Your instructions: Your reply should be made up of every line in the records below that holds the string "SampleInformation".

##############################

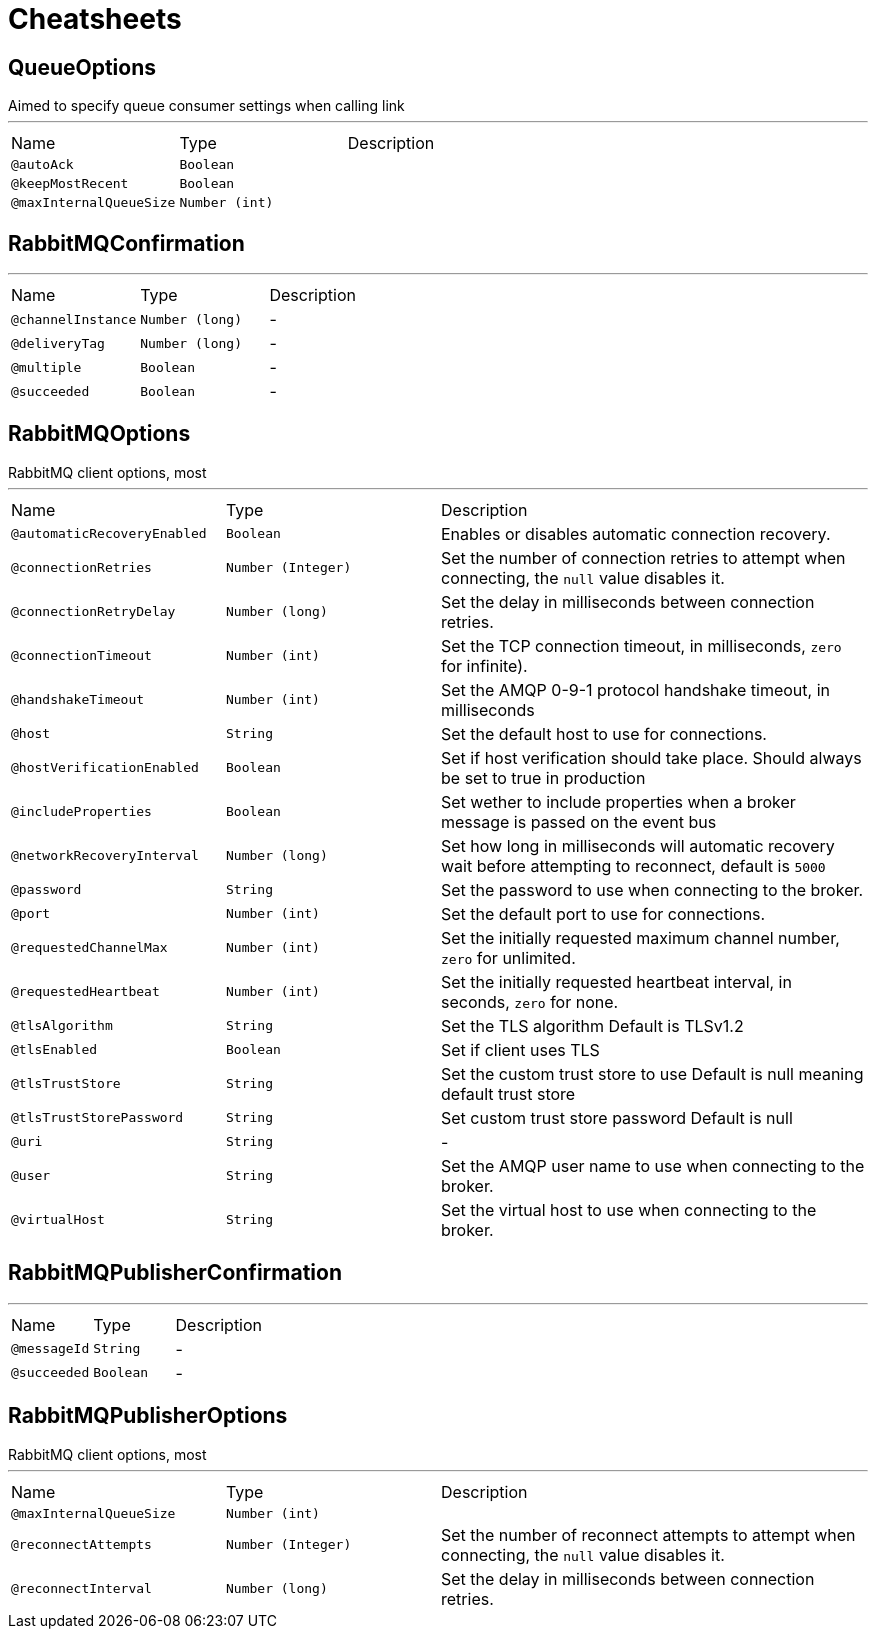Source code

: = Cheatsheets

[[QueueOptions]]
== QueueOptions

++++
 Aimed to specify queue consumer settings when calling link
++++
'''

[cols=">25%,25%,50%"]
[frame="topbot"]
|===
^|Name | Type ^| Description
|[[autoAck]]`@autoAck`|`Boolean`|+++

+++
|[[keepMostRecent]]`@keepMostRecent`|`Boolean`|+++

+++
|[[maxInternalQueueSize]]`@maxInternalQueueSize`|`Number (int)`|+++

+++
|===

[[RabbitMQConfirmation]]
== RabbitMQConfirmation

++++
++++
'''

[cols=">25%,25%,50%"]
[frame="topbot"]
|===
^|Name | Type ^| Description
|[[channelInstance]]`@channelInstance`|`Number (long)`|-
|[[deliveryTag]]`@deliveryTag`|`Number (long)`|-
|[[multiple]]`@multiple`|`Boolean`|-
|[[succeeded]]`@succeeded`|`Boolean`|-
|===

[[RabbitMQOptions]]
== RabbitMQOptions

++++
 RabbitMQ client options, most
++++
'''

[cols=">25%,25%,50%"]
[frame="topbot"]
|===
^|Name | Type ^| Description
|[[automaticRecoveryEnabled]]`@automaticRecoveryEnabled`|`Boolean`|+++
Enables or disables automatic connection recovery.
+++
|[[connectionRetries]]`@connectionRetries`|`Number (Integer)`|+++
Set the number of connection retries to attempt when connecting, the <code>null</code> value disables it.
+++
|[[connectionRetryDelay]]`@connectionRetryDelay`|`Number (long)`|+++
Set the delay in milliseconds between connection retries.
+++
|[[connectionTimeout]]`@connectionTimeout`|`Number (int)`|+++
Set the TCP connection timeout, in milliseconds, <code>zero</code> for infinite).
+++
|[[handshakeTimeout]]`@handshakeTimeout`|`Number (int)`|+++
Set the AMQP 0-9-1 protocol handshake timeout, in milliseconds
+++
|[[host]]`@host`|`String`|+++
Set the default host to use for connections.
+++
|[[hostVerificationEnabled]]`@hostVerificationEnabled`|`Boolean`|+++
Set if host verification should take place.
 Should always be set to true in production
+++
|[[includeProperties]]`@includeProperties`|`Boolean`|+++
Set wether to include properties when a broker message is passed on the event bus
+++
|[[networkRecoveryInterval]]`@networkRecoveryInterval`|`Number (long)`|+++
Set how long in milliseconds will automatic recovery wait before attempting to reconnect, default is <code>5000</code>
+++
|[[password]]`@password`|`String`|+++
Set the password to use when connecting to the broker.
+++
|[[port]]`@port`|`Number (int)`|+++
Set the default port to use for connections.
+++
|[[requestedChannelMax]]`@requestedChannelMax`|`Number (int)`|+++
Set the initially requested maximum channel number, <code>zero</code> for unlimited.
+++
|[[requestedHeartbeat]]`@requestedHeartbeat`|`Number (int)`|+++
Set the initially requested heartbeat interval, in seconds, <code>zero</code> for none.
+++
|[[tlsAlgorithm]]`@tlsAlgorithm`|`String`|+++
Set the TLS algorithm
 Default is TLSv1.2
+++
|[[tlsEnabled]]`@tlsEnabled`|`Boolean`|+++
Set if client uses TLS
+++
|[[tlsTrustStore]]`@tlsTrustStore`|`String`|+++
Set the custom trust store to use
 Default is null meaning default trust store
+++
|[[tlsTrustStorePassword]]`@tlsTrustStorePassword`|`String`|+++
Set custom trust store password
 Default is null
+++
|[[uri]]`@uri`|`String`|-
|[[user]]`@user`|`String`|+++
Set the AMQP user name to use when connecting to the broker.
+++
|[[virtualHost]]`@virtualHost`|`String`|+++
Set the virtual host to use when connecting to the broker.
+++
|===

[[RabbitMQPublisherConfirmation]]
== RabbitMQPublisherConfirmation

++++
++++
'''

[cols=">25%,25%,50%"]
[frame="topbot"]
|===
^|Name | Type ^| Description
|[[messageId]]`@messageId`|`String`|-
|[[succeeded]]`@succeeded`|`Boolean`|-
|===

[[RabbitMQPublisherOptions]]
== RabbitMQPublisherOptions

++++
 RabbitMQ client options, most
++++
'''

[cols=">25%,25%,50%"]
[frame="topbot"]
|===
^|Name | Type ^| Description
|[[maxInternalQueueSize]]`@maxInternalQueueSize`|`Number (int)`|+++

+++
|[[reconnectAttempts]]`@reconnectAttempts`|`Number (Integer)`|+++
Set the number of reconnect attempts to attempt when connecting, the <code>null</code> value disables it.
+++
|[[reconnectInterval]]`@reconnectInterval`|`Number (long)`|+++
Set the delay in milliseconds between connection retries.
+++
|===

##############################

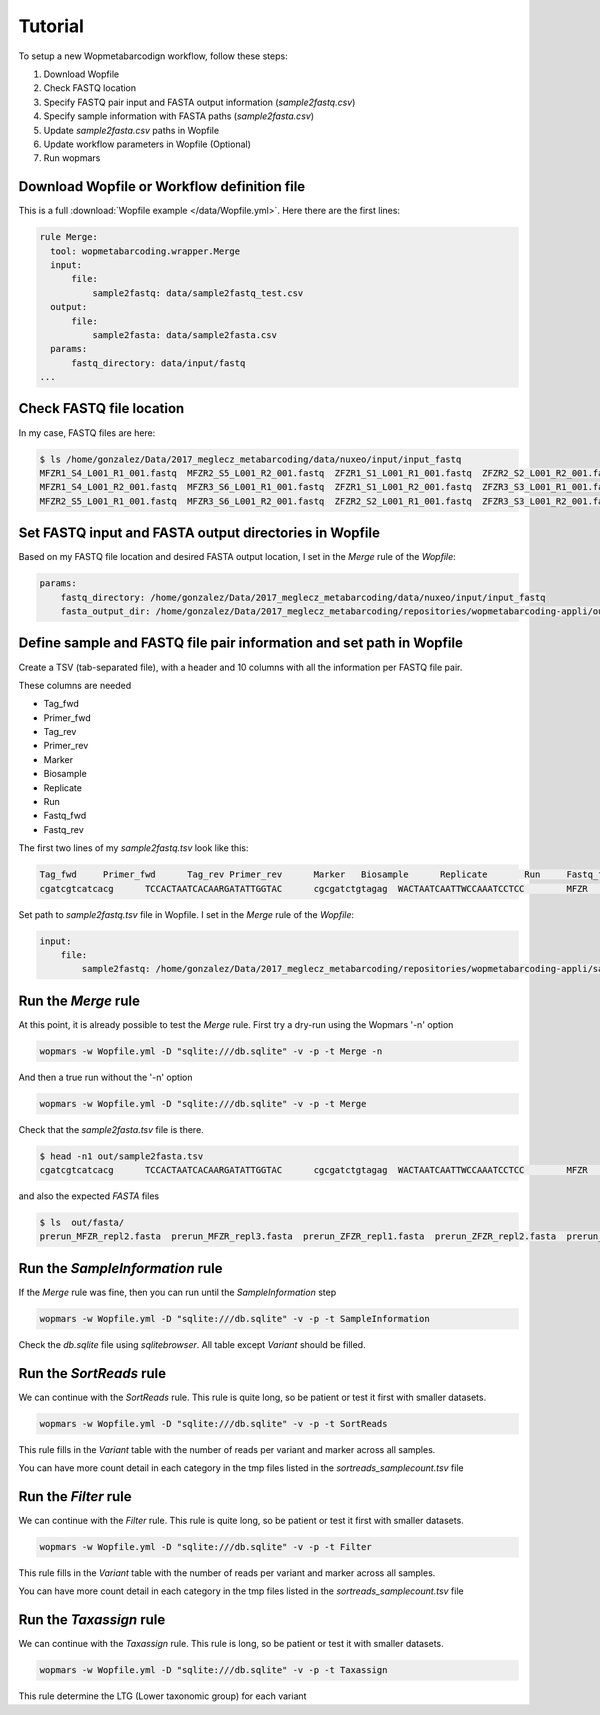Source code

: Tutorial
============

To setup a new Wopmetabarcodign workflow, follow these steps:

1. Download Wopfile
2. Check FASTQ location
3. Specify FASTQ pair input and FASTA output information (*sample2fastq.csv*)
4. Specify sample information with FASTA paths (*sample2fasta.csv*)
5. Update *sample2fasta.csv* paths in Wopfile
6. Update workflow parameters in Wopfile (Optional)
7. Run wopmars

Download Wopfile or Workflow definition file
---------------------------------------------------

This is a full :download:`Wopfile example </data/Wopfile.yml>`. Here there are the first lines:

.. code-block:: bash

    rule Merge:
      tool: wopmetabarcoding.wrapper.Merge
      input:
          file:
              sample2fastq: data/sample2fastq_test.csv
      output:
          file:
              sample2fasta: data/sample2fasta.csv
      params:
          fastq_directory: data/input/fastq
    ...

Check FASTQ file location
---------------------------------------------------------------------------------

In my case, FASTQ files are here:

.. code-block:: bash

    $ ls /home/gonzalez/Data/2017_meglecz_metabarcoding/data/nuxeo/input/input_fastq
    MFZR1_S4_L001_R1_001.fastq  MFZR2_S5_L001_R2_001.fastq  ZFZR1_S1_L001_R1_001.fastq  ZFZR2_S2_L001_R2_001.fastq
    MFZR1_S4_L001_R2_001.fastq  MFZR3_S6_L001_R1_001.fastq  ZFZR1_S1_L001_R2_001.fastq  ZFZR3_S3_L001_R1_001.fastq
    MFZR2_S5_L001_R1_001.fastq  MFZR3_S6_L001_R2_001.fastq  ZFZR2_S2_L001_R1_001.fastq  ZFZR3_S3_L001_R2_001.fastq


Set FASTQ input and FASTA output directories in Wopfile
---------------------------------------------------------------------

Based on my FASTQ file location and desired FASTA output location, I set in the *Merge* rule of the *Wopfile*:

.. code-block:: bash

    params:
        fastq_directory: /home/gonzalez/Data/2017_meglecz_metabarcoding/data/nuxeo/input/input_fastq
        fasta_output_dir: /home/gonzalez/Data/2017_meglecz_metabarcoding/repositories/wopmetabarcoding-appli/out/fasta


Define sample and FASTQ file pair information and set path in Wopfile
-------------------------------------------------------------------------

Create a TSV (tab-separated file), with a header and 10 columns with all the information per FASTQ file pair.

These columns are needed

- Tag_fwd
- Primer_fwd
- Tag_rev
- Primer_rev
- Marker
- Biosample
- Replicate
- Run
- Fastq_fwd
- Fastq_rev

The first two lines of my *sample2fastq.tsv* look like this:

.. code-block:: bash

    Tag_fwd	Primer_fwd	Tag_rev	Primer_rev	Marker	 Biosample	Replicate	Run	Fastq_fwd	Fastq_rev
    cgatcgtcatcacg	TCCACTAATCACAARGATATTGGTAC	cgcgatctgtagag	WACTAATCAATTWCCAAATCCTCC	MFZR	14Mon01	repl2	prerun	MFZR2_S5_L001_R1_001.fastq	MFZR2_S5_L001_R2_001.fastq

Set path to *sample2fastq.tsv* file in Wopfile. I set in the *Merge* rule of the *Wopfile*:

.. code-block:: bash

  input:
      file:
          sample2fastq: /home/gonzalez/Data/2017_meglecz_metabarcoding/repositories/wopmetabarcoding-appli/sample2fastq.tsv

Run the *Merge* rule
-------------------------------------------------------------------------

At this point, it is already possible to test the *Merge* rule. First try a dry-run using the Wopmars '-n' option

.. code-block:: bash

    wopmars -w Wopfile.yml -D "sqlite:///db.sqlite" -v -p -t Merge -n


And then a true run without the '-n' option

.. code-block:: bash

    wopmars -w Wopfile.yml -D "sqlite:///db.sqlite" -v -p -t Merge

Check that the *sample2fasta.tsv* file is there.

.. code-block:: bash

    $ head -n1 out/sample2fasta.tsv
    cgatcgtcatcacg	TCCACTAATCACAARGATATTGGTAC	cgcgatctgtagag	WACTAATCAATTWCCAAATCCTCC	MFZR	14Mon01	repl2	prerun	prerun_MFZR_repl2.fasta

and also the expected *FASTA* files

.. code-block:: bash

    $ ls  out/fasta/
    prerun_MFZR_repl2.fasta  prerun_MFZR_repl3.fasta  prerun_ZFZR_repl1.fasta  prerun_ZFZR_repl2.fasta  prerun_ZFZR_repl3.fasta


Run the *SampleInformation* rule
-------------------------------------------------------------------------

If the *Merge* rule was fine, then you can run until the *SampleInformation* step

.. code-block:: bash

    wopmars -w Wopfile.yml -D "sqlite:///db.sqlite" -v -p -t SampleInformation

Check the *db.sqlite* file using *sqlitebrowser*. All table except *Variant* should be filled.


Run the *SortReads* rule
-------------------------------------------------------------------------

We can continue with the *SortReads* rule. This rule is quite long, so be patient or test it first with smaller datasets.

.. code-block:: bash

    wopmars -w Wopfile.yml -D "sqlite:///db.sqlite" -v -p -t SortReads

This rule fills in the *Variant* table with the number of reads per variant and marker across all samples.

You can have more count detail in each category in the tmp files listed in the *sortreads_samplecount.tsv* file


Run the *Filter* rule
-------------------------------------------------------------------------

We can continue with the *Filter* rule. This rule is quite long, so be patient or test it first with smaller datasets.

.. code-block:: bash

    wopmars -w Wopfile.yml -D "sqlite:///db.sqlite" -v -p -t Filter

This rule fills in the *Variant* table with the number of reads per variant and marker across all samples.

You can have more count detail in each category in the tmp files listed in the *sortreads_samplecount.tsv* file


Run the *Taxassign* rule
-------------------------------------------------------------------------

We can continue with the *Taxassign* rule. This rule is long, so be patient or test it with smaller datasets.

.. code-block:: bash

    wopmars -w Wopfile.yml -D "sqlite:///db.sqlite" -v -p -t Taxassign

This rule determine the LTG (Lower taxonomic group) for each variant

##############################

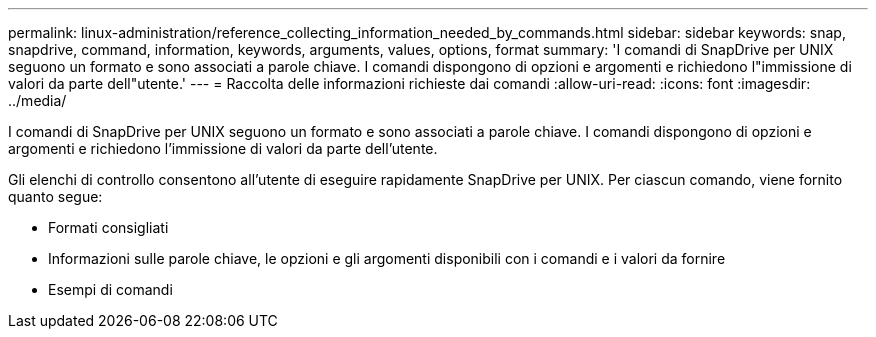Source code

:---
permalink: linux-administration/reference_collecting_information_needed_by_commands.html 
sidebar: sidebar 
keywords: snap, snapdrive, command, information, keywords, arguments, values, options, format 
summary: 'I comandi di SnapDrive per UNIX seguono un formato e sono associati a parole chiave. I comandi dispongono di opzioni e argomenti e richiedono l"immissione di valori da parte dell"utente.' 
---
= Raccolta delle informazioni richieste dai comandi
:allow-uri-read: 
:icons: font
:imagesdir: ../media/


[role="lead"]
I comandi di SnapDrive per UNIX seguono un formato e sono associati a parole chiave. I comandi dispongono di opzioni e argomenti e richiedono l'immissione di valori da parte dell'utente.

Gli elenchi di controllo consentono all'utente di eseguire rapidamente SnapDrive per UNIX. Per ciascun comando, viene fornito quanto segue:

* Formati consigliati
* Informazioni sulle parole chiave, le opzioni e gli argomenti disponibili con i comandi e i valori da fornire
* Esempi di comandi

##############################

Answer:
Run the *SampleInformation* rule
If the *Merge* rule was fine, then you can run until the *SampleInformation* step
    wopmars -w Wopfile.yml -D "sqlite:///db.sqlite" -v -p -t SampleInformation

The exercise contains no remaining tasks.